## PROBLEMS TO SOLVE
1 - Answer these questions about the knotweed passage, one answer per line, marked like the questions:
(a) From what country did plant-hunters bring knotweed home?
(b) What body has assisted the authorities?
(c) In what area does the writer see roadside stands treated with herbicide?
2 - Sum up the knotweed passage in two sentences.

## PASSAGE SHOWN
======
One knot to sing about, another a noteworthy must-have

KNOTWEED is flowering, those beautiful, lacy flowers that first won the hearts of the ladies and gents of Victorian England. 

One knot to sing about, another a noteworthy must-have

Brought home by plant-hunters from far-off Japan, it won prizes and to the delight and genteel hand-clapping of lady gardeners of that era, was retailed to the public.

Gardeners, district councils, builders, and developers have since had cause to regret that enthusiasm. As we know, Japanese knotweed is a curse to which there has been, so far, no long-term solution. Local authorities, after ignoring it for years, are making efforts to control it. In West Cork, I see roadside stands treated with herbicide here and there. The National Biodiversity Centre has assisted the authorities. The Irish Examiner has repeatedly published articles highlighting the need for action.
======
## INFORMATION GIVEN
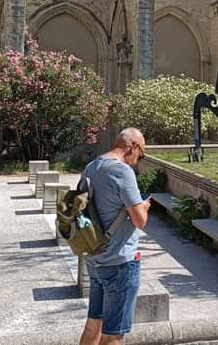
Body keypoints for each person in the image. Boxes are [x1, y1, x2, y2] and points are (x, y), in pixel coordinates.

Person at [78, 128, 151, 345]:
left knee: (93, 324)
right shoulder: (123, 172)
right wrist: (144, 206)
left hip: (95, 258)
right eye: (142, 154)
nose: (139, 160)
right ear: (134, 147)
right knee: (114, 334)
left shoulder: (92, 166)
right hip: (119, 262)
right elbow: (140, 221)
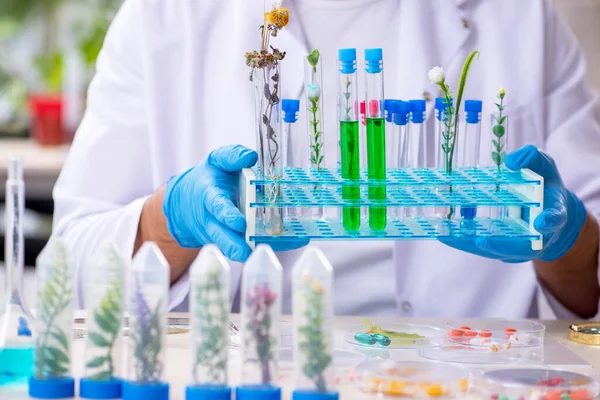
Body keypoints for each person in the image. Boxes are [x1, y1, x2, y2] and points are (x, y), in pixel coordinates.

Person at [52, 0, 600, 319]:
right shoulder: (167, 16)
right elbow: (70, 270)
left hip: (467, 369)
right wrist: (169, 221)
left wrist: (567, 243)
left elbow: (592, 279)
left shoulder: (521, 16)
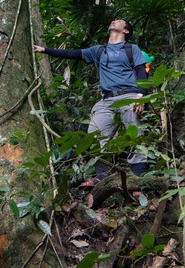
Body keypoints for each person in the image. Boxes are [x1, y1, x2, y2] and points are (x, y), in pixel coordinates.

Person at [34, 18, 149, 185]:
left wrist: (141, 96)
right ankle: (102, 176)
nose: (114, 21)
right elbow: (73, 54)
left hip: (129, 95)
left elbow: (141, 72)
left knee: (135, 133)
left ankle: (138, 179)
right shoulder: (99, 50)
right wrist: (44, 50)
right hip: (107, 99)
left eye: (119, 21)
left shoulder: (132, 49)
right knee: (95, 132)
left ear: (125, 31)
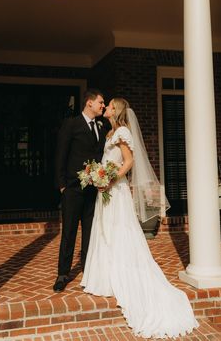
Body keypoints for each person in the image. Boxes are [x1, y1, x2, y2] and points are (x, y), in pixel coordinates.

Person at [81, 98, 199, 339]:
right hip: (106, 191)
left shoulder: (122, 131)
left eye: (110, 105)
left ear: (117, 110)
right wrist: (98, 175)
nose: (106, 107)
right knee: (104, 230)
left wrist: (109, 178)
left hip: (116, 189)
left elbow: (129, 161)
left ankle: (123, 273)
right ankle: (104, 276)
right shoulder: (110, 132)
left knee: (119, 230)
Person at [53, 89, 108, 293]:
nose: (103, 105)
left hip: (93, 190)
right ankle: (63, 273)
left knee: (89, 232)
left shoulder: (101, 128)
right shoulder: (72, 124)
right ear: (89, 103)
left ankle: (88, 270)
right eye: (101, 102)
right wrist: (62, 185)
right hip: (73, 189)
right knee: (69, 232)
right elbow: (61, 154)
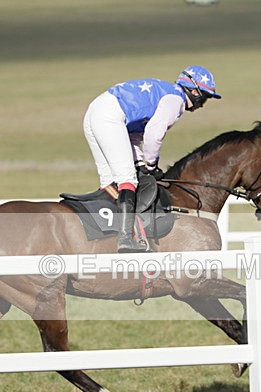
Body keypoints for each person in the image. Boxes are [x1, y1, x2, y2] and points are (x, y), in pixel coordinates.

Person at [82, 66, 221, 253]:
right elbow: (153, 135)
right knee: (127, 180)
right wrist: (151, 165)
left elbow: (133, 137)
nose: (203, 104)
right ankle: (125, 239)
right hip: (109, 115)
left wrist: (141, 162)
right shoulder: (176, 101)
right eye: (204, 97)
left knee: (109, 181)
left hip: (96, 111)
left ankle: (105, 235)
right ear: (194, 91)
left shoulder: (166, 93)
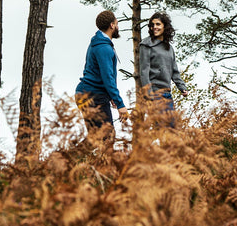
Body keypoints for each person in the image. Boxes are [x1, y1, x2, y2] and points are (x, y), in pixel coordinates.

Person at [75, 10, 129, 142]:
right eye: (117, 23)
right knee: (107, 138)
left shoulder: (97, 43)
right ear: (112, 25)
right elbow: (107, 77)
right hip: (93, 96)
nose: (117, 26)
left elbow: (91, 70)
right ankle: (65, 160)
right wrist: (120, 104)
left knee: (97, 138)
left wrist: (109, 95)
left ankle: (66, 160)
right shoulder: (103, 48)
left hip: (88, 93)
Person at [138, 12, 187, 127]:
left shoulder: (169, 48)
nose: (155, 27)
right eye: (152, 25)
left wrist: (182, 87)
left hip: (167, 95)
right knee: (163, 130)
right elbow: (144, 72)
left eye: (158, 24)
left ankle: (146, 144)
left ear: (165, 26)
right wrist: (149, 96)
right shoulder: (146, 45)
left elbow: (174, 70)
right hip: (155, 94)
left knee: (171, 131)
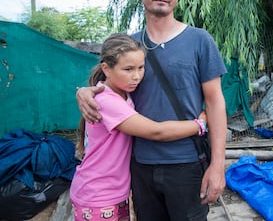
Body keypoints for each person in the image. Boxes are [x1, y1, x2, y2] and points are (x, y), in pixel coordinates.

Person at [77, 0, 227, 220]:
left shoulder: (200, 40)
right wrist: (84, 91)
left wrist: (217, 166)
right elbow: (106, 85)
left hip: (187, 163)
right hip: (139, 165)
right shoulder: (128, 46)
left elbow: (215, 103)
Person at [70, 33, 208, 221]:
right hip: (98, 194)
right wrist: (200, 124)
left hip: (112, 193)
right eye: (128, 69)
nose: (136, 76)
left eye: (141, 68)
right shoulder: (107, 101)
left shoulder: (122, 95)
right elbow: (156, 131)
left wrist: (83, 91)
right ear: (106, 69)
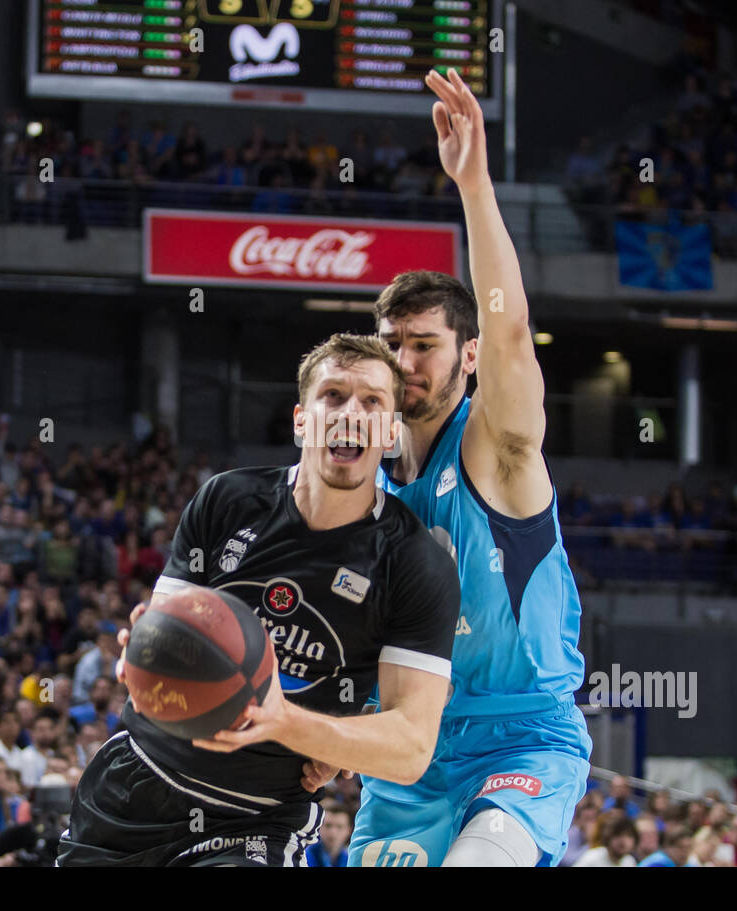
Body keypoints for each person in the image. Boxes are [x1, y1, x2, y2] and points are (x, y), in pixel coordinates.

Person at [58, 333, 461, 866]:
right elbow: (163, 636)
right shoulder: (227, 499)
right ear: (301, 419)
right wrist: (146, 651)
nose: (350, 413)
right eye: (333, 395)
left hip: (254, 819)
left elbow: (411, 747)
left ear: (390, 432)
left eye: (372, 401)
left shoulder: (414, 560)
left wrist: (289, 723)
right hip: (134, 782)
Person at [346, 68, 591, 868]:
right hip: (407, 748)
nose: (404, 361)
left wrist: (474, 183)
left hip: (521, 741)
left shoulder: (495, 448)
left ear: (468, 358)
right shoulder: (360, 479)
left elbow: (512, 333)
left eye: (424, 345)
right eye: (392, 345)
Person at [572, 813, 637, 866]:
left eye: (629, 836)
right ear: (609, 837)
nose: (623, 841)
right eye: (618, 835)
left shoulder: (629, 862)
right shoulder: (592, 857)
======
## SOLUTIONS TO THE EXERCISE
1 -
(a) Japan
(b) The National Biodiversity Centre
(c) West Cork

2 - Knotweed, brought from Japan by plant-hunters, charmed Victorian England with its lacy flowers, won prizes, and was sold to the public. Japanese knotweed has since become a curse with no long-term solution so far, and local authorities, assisted by the National Biodiversity Centre, are now making efforts to control it.